Immer mehr Ärztinnen - nur nicht in Spitzenpositionen
In Deutschland praktizieren immer mehr Ärztinnen. Das heißt aber noch lange nicht, dass auch mehr Frauen in Führungspositionen aufsteigen. Denn je höher die Position, desto unflexibler die Arbeitszeit. Das gilt auch im Jahr 2011 noch.
Veröffentlicht:
Das System ist nach wie vor familienfeindlich: Dr. Regine Rapp-Engels.
© Dammann / DÄB
BERLIN. Der Anteil der Frauen in der Medizin wächst stetig. Den Weg nach oben schaffen aber bislang immer nur noch verhältnismäßig wenige. Der Deutsche Ärztinnenbund (DÄB) hat auf dem Grünen Ärztetag von Bündnis 90/Die Grünen in Berlin gleiche Karrierechancen für Frauen in der Medizin gefordert.
"Nach wie vor sind Frauen im wissenschaftlichen Spitzenbereich stark unterrepräsentiert", sagte die Präsidentin des DÄB, Dr. Regine Rapp-Engels. Zwar seien fast 70 Prozent der Studienanfänger in der Medizin weiblich, doch die weitere akademische Laufbahn weise zwischen Männern und Frauen große Unterschiede auf.
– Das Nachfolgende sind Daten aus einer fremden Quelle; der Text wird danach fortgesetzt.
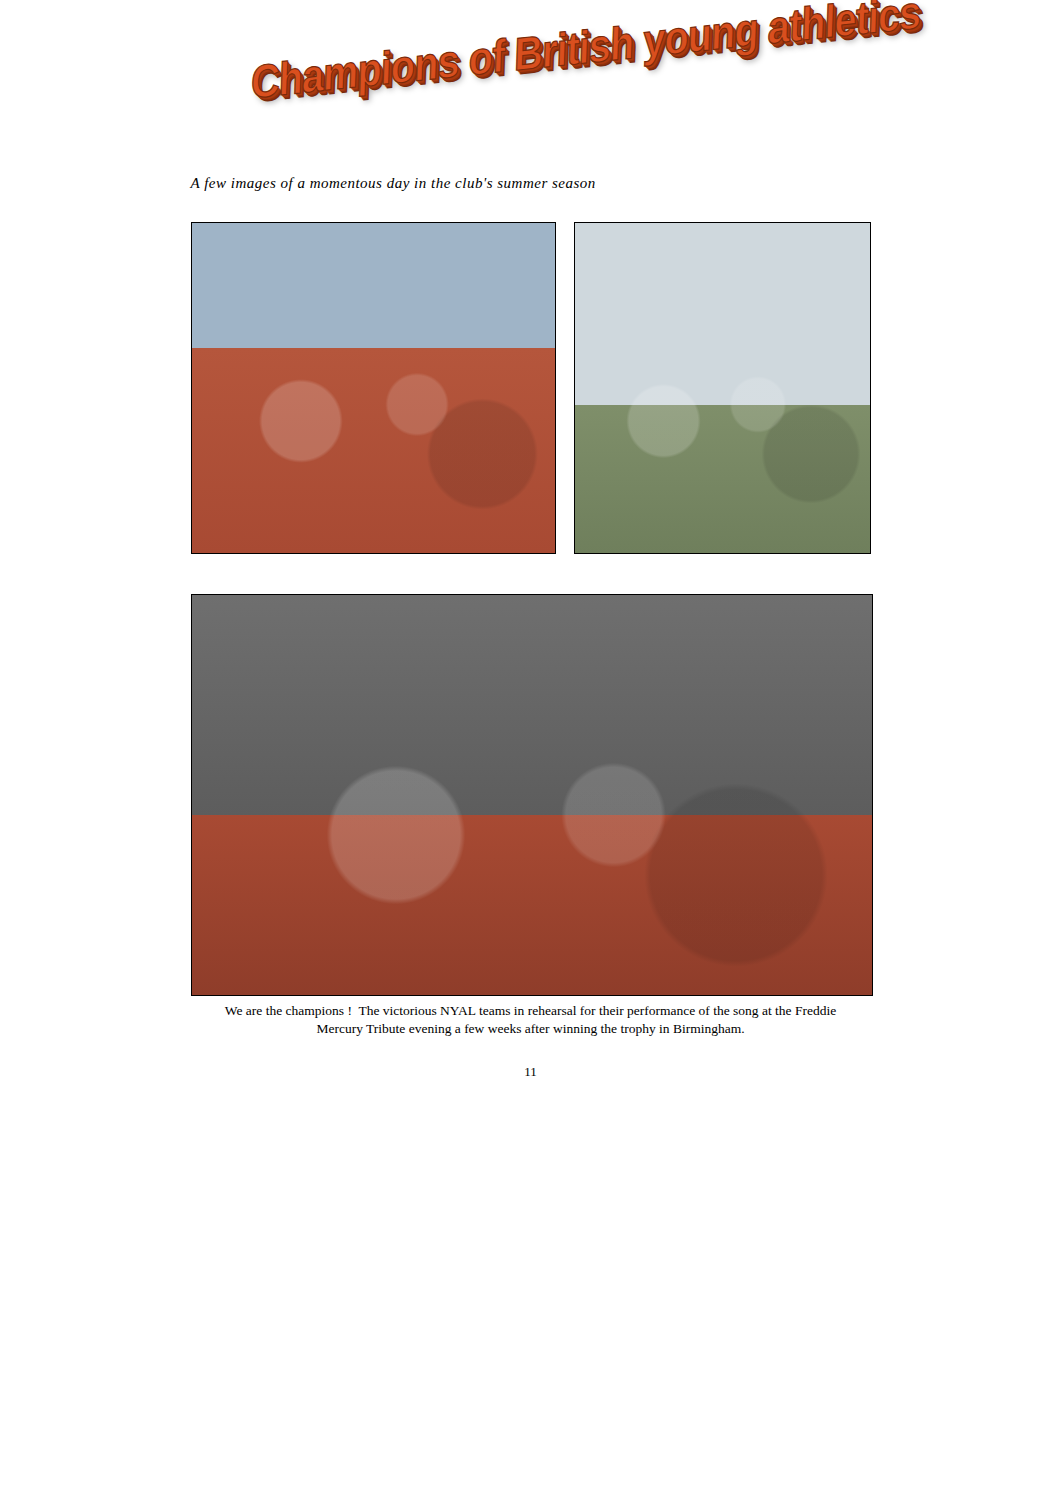Champions of British young athletics
A few images of a momentous day in the club's summer season
We are the champions ! The victorious NYAL teams in rehearsal for their performance of the song at the Freddie Mercury Tribute evening a few weeks after winning the trophy in Birmingham.
11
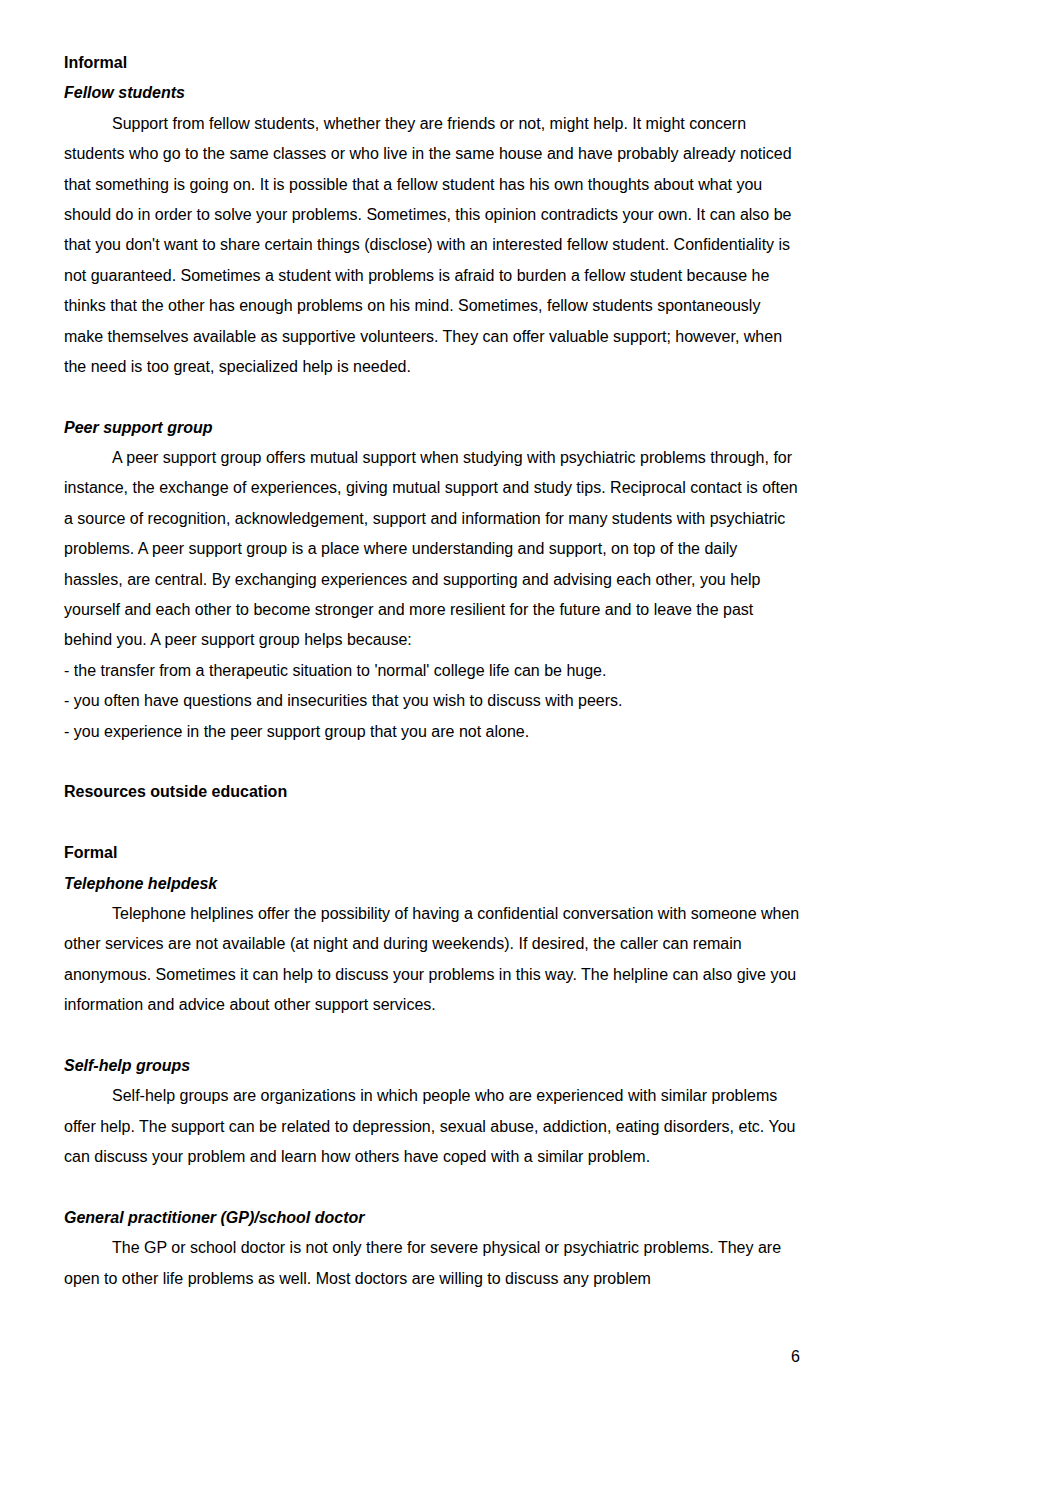Informal
Fellow students
Support from fellow students, whether they are friends or not, might help. It might concern students who go to the same classes or who live in the same house and have probably already noticed that something is going on. It is possible that a fellow student has his own thoughts about what you should do in order to solve your problems. Sometimes, this opinion contradicts your own. It can also be that you don't want to share certain things (disclose) with an interested fellow student. Confidentiality is not guaranteed. Sometimes a student with problems is afraid to burden a fellow student because he thinks that the other has enough problems on his mind. Sometimes, fellow students spontaneously make themselves available as supportive volunteers. They can offer valuable support; however, when the need is too great, specialized help is needed.
Peer support group
A peer support group offers mutual support when studying with psychiatric problems through, for instance, the exchange of experiences, giving mutual support and study tips. Reciprocal contact is often a source of recognition, acknowledgement, support and information for many students with psychiatric problems. A peer support group is a place where understanding and support, on top of the daily hassles, are central. By exchanging experiences and supporting and advising each other, you help yourself and each other to become stronger and more resilient for the future and to leave the past behind you. A peer support group helps because:
the transfer from a therapeutic situation to 'normal' college life can be huge.
you often have questions and insecurities that you wish to discuss with peers.
you experience in the peer support group that you are not alone.
Resources outside education
Formal
Telephone helpdesk
Telephone helplines offer the possibility of having a confidential conversation with someone when other services are not available (at night and during weekends). If desired, the caller can remain anonymous. Sometimes it can help to discuss your problems in this way. The helpline can also give you information and advice about other support services.
Self-help groups
Self-help groups are organizations in which people who are experienced with similar problems offer help. The support can be related to depression, sexual abuse, addiction, eating disorders, etc. You can discuss your problem and learn how others have coped with a similar problem.
General practitioner (GP)/school doctor
The GP or school doctor is not only there for severe physical or psychiatric problems. They are open to other life problems as well. Most doctors are willing to discuss any problem
6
Während der Anteil der Promotionen von Frauen bei 50 Prozent liege, seien nur vier Prozent aller ordentlichen Professuren in der Medizin an wissenschaftlichen Hochschulen von Frauen besetzt, beklagte Rapp-Engels.
Grund dafür sei unter anderem die Doppelbelastung der Frauen, Familie und Karriere unter einen Hut zu bekommen. "Das System verlangt viele Überstunden und Nachtdienste. Das ist für Frauen mit Kindern sehr schwierig zu bewältigen", sagte Dr. Ursula Hurst, Chefärztin in Heppenheim und Vorsitzende des Chefärztinnen-Netzwerkes SOPHIA e.V.
Durch die Doppelbelastung seien sie oft nicht an großen Forschungsprojekten beteiligt oder bekommen keine Leitungsfunktion in Kliniken. Zwar gibt es bereits Modelle, die Müttern eine medizinische Karriere erleichtern sollen. In einigen Krankenhäusern würden bereits Teilzeit- oder Halbtagsstellen auch im Ausbildungsbereich angeboten.
Je höher die Ärztin die Karriereleiter klettere, desto weniger Möglichkeiten habe sie aber, ihre Arbeitszeit flexibel zu gestalten. "Teilzeit bei Oberärzten ist nur bedingt akzeptiert", sagte Hurst. "Für Chefärzte besteht die Option, in Teilzeit zu arbeiten, faktisch nicht."
Die Zahlen scheinen das zu bestätigen: Während etwa 40 von 100 Männern in der Gynäkologie eine leitende Position hätten, ist es Hurst zufolge bei nur 12 von 100 Frauen der Fall. "Dabei sind 55 Prozent aller berufstätigen Ärzte in diesem Fach Frauen", kritisiert die Chefärztin. Im Jahr 2008 waren ihren Angaben nach sogar über 80 Prozent der neu anerkannten Fachärzte für Gynäkologie Frauen.
Verbesserungen seien vor allem im Bereich der Ausbildungs- und Arbeitszeitmodelle notwendig. Auch müsse für ausreichende Kinderbetreuung gesorgt werden, wie Rapp-Engels und Hurst übereinstimmend feststellten. Die beiden erfolgreichen Ärztinnen sind sich sicher, dass Frauen erst dann bessere Chancen haben, Karriere in der Medizin zu machen, wenn die Rahmenbedingungen signifikant verbessert werden.